What is expected :: Can you condense the paragraph below that begins "Once upon a time", from the article on Alexander the Great, into a short list of its main facts?

Alexander the Great: Hunting for a New Past?
Paul Cartledge goes in search of the elusive personality of the world’s greatest hero.
Once upon a time, in the public square of the ancient city of Corinth, Alexander – already king of the Macedonians, but not yet ‘the Great’ – encountered the notoriously unconventional Diogenes the Cynic. Before he could engage the sage in any sort of philosophic dialogue, however, Diogenes curtly told him to go away, as he was blocking out the sunlight. First blood to Diogenes. Alexander, by no means unintelligent, was later questioned about the encounter, and is supposed to have responded: ‘Had I not been Alexander, I should have wished to be Diogenes’.

Exercise data ::
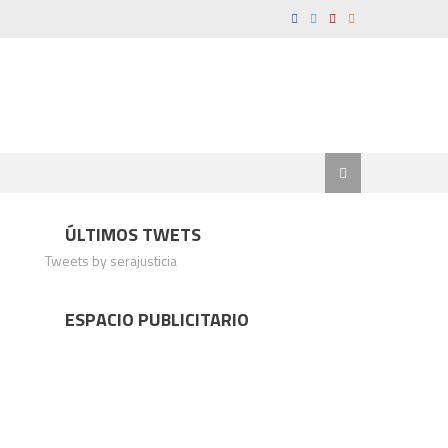
ÚLTIMOS TWETS
Tweets by serajusticia
ESPACIO PUBLICITARIO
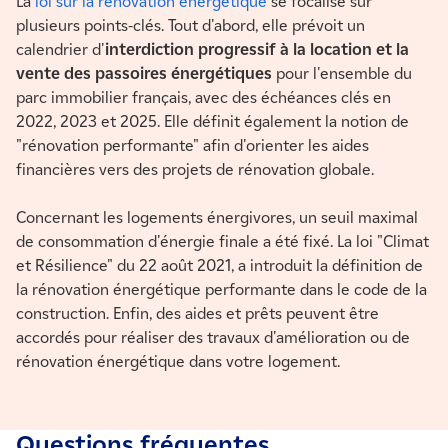
La
loi sur la rénovation énergétique
se focalise sur
plusieurs points-clés. Tout d'abord, elle prévoit un
calendrier d'
interdiction progressif à la location et la
vente des passoires énergétiques
pour l'ensemble du
parc immobilier français, avec des échéances clés en
2022, 2023 et 2025. Elle définit également la notion de
"rénovation performante" afin d'orienter les aides
financières vers des projets de rénovation globale.
Concernant les logements énergivores, un seuil maximal
de consommation d'énergie finale a été fixé. La loi "Climat
et Résilience" du 22 août 2021, a introduit la définition de
la rénovation énergétique performante dans le code de la
construction. Enfin, des aides et prêts peuvent être
accordés pour réaliser des travaux d'amélioration ou de
rénovation énergétique dans votre logement.
Questions fréquentes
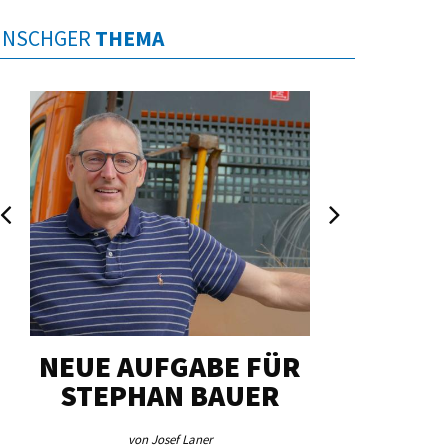
INSCHGER
THEMA
NEUE AUFGABE FÜR
„U
STEPHAN BAUER
HERZ
von Josef Laner
von Jos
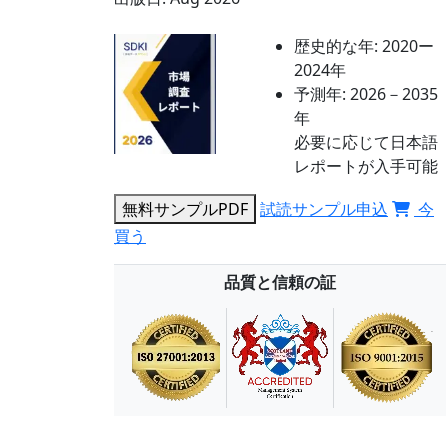
歴史的な年:
2020ー
2024年
予測年:
2026－2035
年
必要に応じて日本語
レポートが入手可能
無料サンプルPDF
試読サンプル申込
今
買う
品質と信頼の証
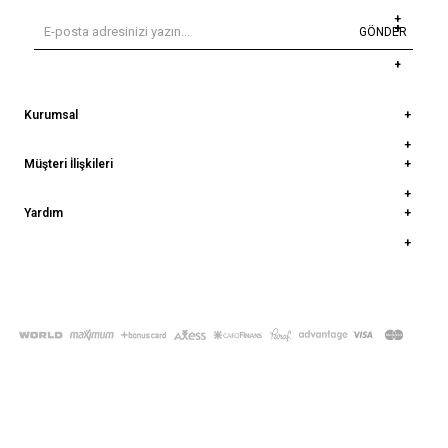
GÖNDER
Kurumsal
Müşteri İlişkileri
Yardım
© 2022
deepatelier.co
- Tüm Hakları Saklıdır.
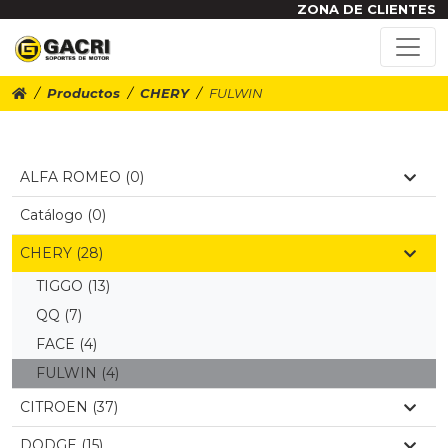
ZONA DE CLIENTES
Productos
CHERY
FULWIN
ALFA ROMEO (0)
Catálogo (0)
CHERY (28)
TIGGO
(13)
QQ
(7)
FACE
(4)
FULWIN
(4)
CITROEN (37)
DODGE (15)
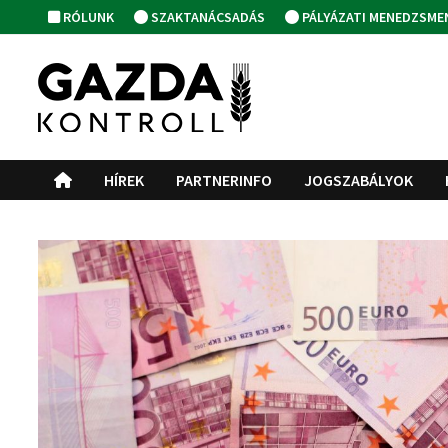
Skip
RÓLUNK
SZAKTANÁCSADÁS
PÁLYÁZATI MENEDZSME
to
content
HÍREK
PARTNERINFO
JOGSZABÁLYOK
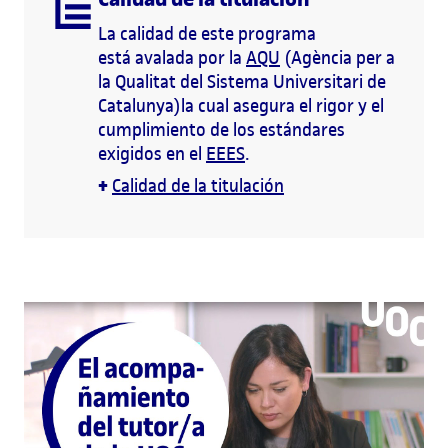
La calidad de este programa
está avalada por la
AQU
(Agència per a
la Qualitat del Sistema Universitari de
Catalunya)la cual asegura el rigor y el
cumplimiento de los estándares
exigidos en el
EEES
.
+
Calidad de la titulación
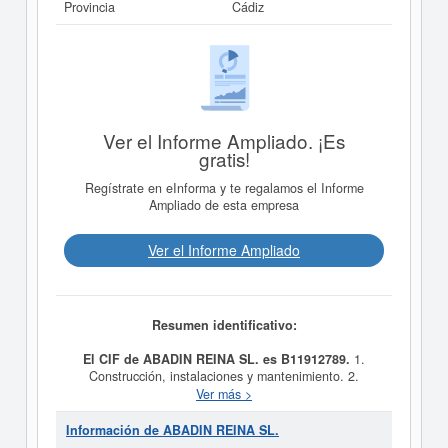
Provincia
Cádiz
Ver el Informe Ampliado. ¡Es
gratis!
Regístrate en eInforma y te regalamos el Informe
Ampliado de esta empresa
Ver el Informe Ampliado
Resumen identificativo:
El CIF de ABADIN REINA SL. es B11912789.
1.
Construcción, instalaciones y mantenimiento. 2.
Comercio al por mayor y al por menor. Distribución
Ver más >
comercial. Importación y exportación. 3. Actividades
inmobiliarias. 4. Industrias manufactureras y textiles. 5.
Información de ABADIN REINA SL.
Turismo, hostelería y restauración. 6. Prestación de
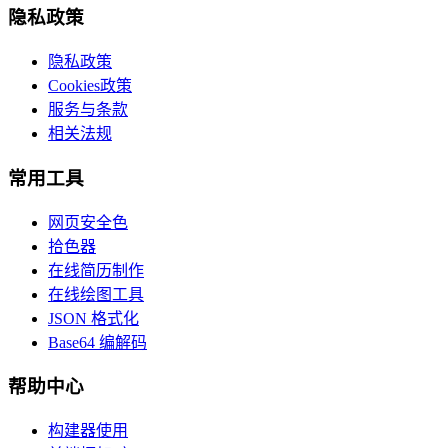
隐私政策
隐私政策
Cookies政策
服务与条款
相关法规
常用工具
网页安全色
拾色器
在线简历制作
在线绘图工具
JSON 格式化
Base64 编解码
帮助中心
构建器使用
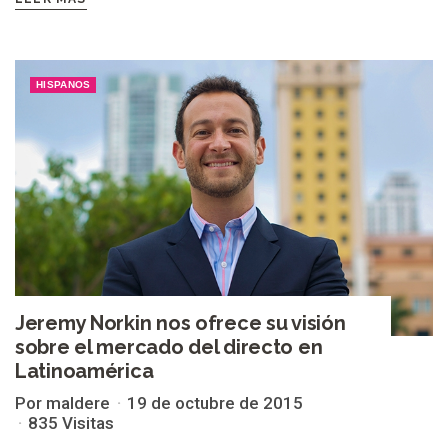
HISPANOS
Jeremy Norkin nos ofrece su visión
sobre el mercado del directo en
Latinoamérica
Por maldere
19 de octubre de 2015
835 Visitas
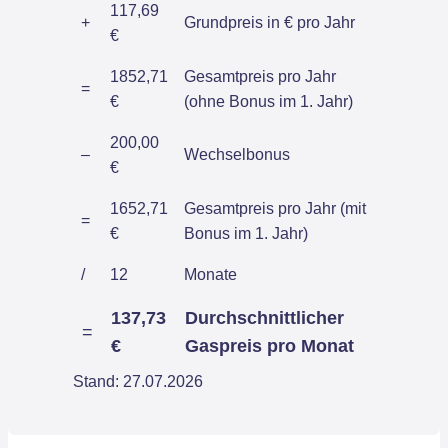
117,69
+
Grundpreis in € pro Jahr
€
1852,71
Gesamtpreis pro Jahr
=
€
(ohne Bonus im 1. Jahr)
200,00
–
Wechselbonus
€
1652,71
Gesamtpreis pro Jahr (mit
=
€
Bonus im 1. Jahr)
/
12
Monate
137,73
Durchschnittlicher
=
€
Gaspreis pro Monat
Stand: 27.07.2026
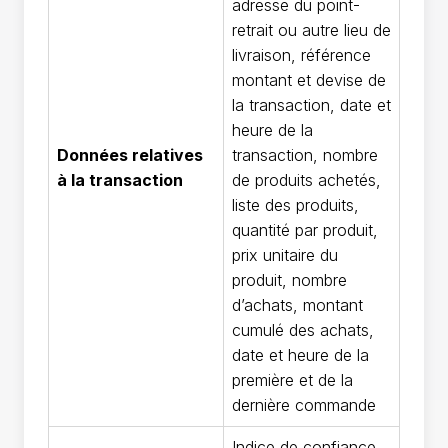
adresse du point-
retrait ou autre lieu de
livraison, référence
montant et devise de
la transaction, date et
heure de la
Données relatives
transaction, nombre
à la transaction
de produits achetés,
liste des produits,
quantité par produit,
prix unitaire du
produit, nombre
d’achats, montant
cumulé des achats,
date et heure de la
première et de la
dernière commande
Indice de confiance,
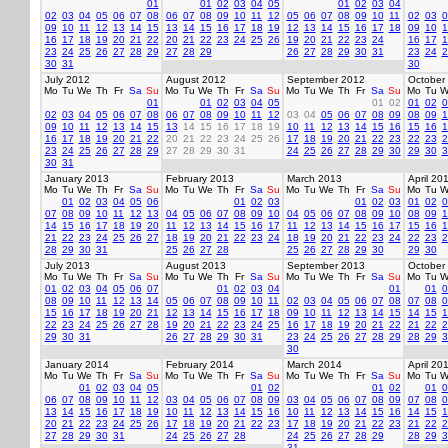
01
01
02
03
04
05
01
02
03
04
02
03
04
05
06
07
08
06
07
08
09
10
11
12
05
06
07
08
09
10
11
02
03
0
09
10
11
12
13
14
15
13
14
15
16
17
18
19
12
13
14
15
16
17
18
09
10
1
16
17
18
19
20
21
22
20
21
22
23
24
25
26
19
20
21
22
23
24
16
17
1
23
24
25
26
27
28
29
27
28
29
26
27
28
29
30
31
23
24
2
30
31
30
July 2012
August 2012
September 2012
October
Mo
Tu
We
Th
Fr
Sa
Su
Mo
Tu
We
Th
Fr
Sa
Su
Mo
Tu
We
Th
Fr
Sa
Su
Mo
Tu
W
01
01
02
03
04
05
01
02
01
02
0
02
03
04
05
06
07
08
06
07
08
09
10
11
12
03
04
05
06
07
08
09
08
09
1
09
10
11
12
13
14
15
13
14
15
16
17
18
19
10
11
12
13
14
15
16
15
16
1
16
17
18
19
20
21
22
20
21
22
23
24
25
26
17
18
19
20
21
22
23
22
23
2
23
24
25
26
27
28
29
27
28
29
30
31
24
25
26
27
28
29
30
29
30
3
30
31
January 2013
February 2013
March 2013
April 20
Mo
Tu
We
Th
Fr
Sa
Su
Mo
Tu
We
Th
Fr
Sa
Su
Mo
Tu
We
Th
Fr
Sa
Su
Mo
Tu
W
01
02
03
04
05
06
01
02
03
01
02
03
01
02
0
07
08
09
10
11
12
13
04
05
06
07
08
09
10
04
05
06
07
08
09
10
08
09
1
14
15
16
17
18
19
20
11
12
13
14
15
16
17
11
12
13
14
15
16
17
15
16
1
21
22
23
24
25
26
27
18
19
20
21
22
23
24
18
19
20
21
22
23
24
22
23
2
28
29
30
31
25
26
27
28
25
26
27
28
29
30
29
30
July 2013
August 2013
September 2013
October
Mo
Tu
We
Th
Fr
Sa
Su
Mo
Tu
We
Th
Fr
Sa
Su
Mo
Tu
We
Th
Fr
Sa
Su
Mo
Tu
W
01
02
03
04
05
06
07
01
02
03
04
01
01
0
08
09
10
11
12
13
14
05
06
07
08
09
10
11
02
03
04
05
06
07
08
07
08
0
15
16
17
18
19
20
21
12
13
14
15
16
17
18
09
10
11
12
13
14
15
14
15
1
22
23
24
25
26
27
28
19
20
21
22
23
24
25
16
17
18
19
20
21
22
21
22
2
29
30
31
26
27
28
29
30
31
23
24
25
26
27
28
29
28
29
3
30
January 2014
February 2014
March 2014
April 20
Mo
Tu
We
Th
Fr
Sa
Su
Mo
Tu
We
Th
Fr
Sa
Su
Mo
Tu
We
Th
Fr
Sa
Su
Mo
Tu
W
01
02
03
04
05
01
02
01
02
01
0
06
07
08
09
10
11
12
03
04
05
06
07
08
09
03
04
05
06
07
08
09
07
08
0
13
14
15
16
17
18
19
10
11
12
13
14
15
16
10
11
12
13
14
15
16
14
15
1
20
21
22
23
24
25
26
17
18
19
20
21
22
23
17
18
19
20
21
22
23
21
22
2
27
28
29
30
31
24
25
26
27
28
24
25
26
27
28
29
28
29
3
31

Answer section ::
- In the public square of Corinth, Alexander, already king of the Macedonians but not yet "the Great," met Diogenes the Cynic.
- Before any philosophical talk could begin, Diogenes curtly told him to go away because he was blocking the sunlight.
- When later asked about the meeting, Alexander is said to have replied: "Had I not been Alexander, I should have wished to be Diogenes."